PhaseIf we take an electron that's delocalised w.r.t position, how can one evaluate the electric field over some space? Is it some superposition or a sort of field with all the charge at the expectation value of the position?

 
@ACuriousMind I think it's pretty good. I think I'll add in the proof of that lemma just to be safe, but otherwise...?

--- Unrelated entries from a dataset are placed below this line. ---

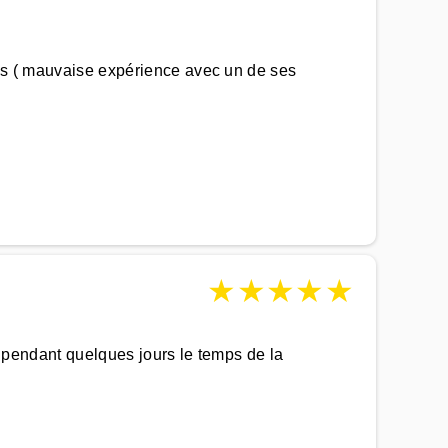
ins ( mauvaise expérience avec un de ses
★
★
★
★
★
ne pendant quelques jours le temps de la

@ACuriousMind Maybe I should add some words about boundaries or noncompact manifolds?
 
@JaimeGallego Obligatory xkcd
 
Just reminded me of a time when I was a kid
It was a sleepover and everyone was like 9, and me being an edgelord decided it would be funny to say "candyman" into the mirror in the dark room at night as per the dumb urban legend
a kid cried and i got told off
not the most exciting story but hey ho
 
11:20 PM
lol
i like it
 
@Phase I've heard of bloody mary, but not candyman
 
The idea was that some dude would appear behind you and stick a hook in your back or something
Idk, Cornwall is weird
Gonna play some CSGO because my life is beyond redemption. Peace!
 
Hi @Avantgarde
 
Oh hey is CSGO on steam?
:O
@BalarkaSen Heylo
 
im finally listening to bish bosch
 
11:26 PM
@Avantgarde it's literally made by valve
 
noping the hell out
 
lol let me see
@BalarkaSen what?
 
last of the walker trilogy
 
Let me check
 
dont lol
listen to The Drift instead
 
11:34 PM
Googling Scott Walker gives me an American politician
 
lol
 
Google should've known by now what my tastes are, by now
I used 'by now' twice. wow
 
"I used "by now" twice by now"
 
You like those vocals?
 
very much
 
11:39 PM
spooky
 
Tilt and (at least one half of) Drift are just awesome
Interesting how a baroque pop artist went down the line of arcane experimental sonics :p
 
Yeah such changes are interesting
 
@BalarkaSen Forgive my unworthy attempt at memes
 
This is great
I absolutely love the promotional tagline
 
JEE, who shrunk the kids whaa?
 
11:45 PM
yup that
@Avantgarde it's a reference to the original poster of Invasion of the Body Snatchers
 
Honey, I Shrunk the Kids is a 1989 American comic science fiction film. The directorial debut of Joe Johnston and produced by Walt Disney Pictures, it tells the story of an inventor who accidentally shrinks his and his neighbor's kids to a quarter of an inch with his electromagnetic shrinking machine and throws them out into the backyard with the trash, where they must venture into their backyard to return home while fending off insects and other obstacles. Rick Moranis stars as Wayne Szalinski, the inventor who accidentally shrinks his children, Amy (Amy O'Neill) and Nick (Robert Oliveri). Marcia...
 
ah right that's another movie
 
Hm, seems like I might've heard this phrase somewhere
 
@Avantgarde One of my favorite tracks from the Tilt (you have heard Farmer In The City, right?): youtube.com/watch?v=wPMsTr3-G3Y
 
The vocals don't do it for me. Though whichever style that is, he's doing it pretty well. It's very crisp
 
11:53 PM
True. I can see why you are objecting to the vocals
 
53 items in the queue, goodness
 
it's funny because Blackstar uses operatic techniques similar to these albums
 
heh, i started reviewing at the right time - "thanks for reviewing 20, come back in 3 minutes to continue reviewing"
 
You got it. Opera ... I can't stand it. It has prevented me from checking out some metal bands that are otherwise pretty good.